**Directions for this task:** Repeat the records below line by line, exactly, finishing on the line that contains "Roman Music Therapy".

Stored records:
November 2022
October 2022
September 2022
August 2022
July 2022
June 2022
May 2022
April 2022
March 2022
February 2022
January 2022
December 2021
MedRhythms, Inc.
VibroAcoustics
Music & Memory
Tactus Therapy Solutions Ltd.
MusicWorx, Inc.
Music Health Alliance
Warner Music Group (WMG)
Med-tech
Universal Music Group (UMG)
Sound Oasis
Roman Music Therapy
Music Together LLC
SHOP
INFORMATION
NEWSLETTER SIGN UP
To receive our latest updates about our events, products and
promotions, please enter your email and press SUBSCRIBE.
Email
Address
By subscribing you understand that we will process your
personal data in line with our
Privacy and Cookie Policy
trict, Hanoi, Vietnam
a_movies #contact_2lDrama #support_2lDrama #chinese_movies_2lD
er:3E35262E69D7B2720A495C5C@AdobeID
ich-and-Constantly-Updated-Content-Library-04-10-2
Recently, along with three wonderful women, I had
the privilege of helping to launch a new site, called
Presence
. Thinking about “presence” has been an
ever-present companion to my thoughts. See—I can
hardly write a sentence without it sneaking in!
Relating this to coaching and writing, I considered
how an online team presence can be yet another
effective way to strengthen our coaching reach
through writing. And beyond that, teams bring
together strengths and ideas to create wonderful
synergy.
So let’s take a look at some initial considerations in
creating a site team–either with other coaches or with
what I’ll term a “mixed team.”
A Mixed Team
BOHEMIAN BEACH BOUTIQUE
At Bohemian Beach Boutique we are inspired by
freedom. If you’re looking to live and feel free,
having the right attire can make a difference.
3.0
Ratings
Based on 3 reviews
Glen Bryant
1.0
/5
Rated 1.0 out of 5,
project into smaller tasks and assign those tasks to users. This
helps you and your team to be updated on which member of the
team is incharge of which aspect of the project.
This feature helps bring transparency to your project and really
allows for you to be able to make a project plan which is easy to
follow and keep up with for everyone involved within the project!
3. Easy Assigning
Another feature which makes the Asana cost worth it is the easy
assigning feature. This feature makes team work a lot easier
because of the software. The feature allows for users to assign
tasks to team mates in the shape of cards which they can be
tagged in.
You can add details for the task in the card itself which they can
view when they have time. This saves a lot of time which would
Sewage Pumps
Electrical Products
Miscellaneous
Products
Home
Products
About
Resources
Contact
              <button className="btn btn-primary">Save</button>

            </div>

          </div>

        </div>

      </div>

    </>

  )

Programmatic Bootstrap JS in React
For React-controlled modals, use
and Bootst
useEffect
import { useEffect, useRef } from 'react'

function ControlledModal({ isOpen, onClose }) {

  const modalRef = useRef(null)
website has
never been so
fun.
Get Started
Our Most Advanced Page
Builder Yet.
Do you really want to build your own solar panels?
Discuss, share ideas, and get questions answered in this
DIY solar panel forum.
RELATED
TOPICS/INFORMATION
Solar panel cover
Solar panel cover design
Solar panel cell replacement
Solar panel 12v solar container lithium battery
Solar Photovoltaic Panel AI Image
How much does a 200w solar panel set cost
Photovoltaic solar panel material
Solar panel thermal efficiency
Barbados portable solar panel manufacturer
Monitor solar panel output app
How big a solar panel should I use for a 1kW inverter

**Final answer:**
November 2022
October 2022
September 2022
August 2022
July 2022
June 2022
May 2022
April 2022
March 2022
February 2022
January 2022
December 2021
MedRhythms, Inc.
VibroAcoustics
Music & Memory
Tactus Therapy Solutions Ltd.
MusicWorx, Inc.
Music Health Alliance
Warner Music Group (WMG)
Med-tech
Universal Music Group (UMG)
Sound Oasis
Roman Music Therapy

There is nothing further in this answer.